● Source extract
━━━━━━━━

With the food and beverage (F&B) industry becoming more and more data-driven, it’s important to know which key performance indicators (KPIs) and benchmarks are most worth tracking. Generally speaking, the best KPIs and benchmarks for you to track are those that most align with your organization’s strategic goals.
In this article, we’ll discuss the following:
First of all, it’s important to realize that KPIs and benchmarks aren’t exactly the same thing. While it’s true that they both involve metrics that can be used to improve your process, they are completely different types of measurements.
Key performance indicators are general measurements that indicate how your facility is doing in terms of reaching its goals. For instance, if one of your strategic goals is to reduce wasted product due to packaging defects, you might look at failure rates on your packaging machines or overall product loss as key indicators.
While KPIs are largely measurements connected to your internal processes, benchmarks involve comparing yourself to others to see where you stand in the industry. You might use general benchmarks, in which you’d compare your processes to those of the world at large, or you may focus on competitors or others in similar industries. Some companies even conduct internal benchmarking, in which they compare the processes in one area of their company to those in another, such as between different warehouses or production facilities.
Benchmarks often serve as goalposts that you can use when tracking KPIs.
Essentially, KPIs give you insight into the effectiveness of your processes in terms of reaching strategic goals, whereas benchmarks help you set realistic goals. There are a number of reasons why you’d want to track both, which include the following.

━━━━━━━━

● Raw data
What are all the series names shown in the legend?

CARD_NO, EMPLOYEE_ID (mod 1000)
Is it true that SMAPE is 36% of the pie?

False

━━━━━━━━

● Activity 1
In the passage on KPIs and benchmarks, what does internal benchmarking compare?
● Activity 2
From the passage on KPIs and benchmarks, extract the span that begins at the words "Key performance indicators are" and stops after the words "or production facilities.".
The lines that come before this point aren't needed for what follows.

● Result 1
It compares the processes in one area of a company to those in another, such as between different warehouses or production facilities.

● Result 2
Key performance indicators are general measurements that indicate how your facility is doing in terms of reaching its goals. For instance, if one of your strategic goals is to reduce wasted product due to packaging defects, you might look at failure rates on your packaging machines or overall product loss as key indicators.
While KPIs are largely measurements connected to your internal processes, benchmarks involve comparing yourself to others to see where you stand in the industry. You might use general benchmarks, in which you’d compare your processes to those of the world at large, or you may focus on competitors or others in similar industries. Some companies even conduct internal benchmarking, in which they compare the processes in one area of their company to those in another, such as between different warehouses or production facilities.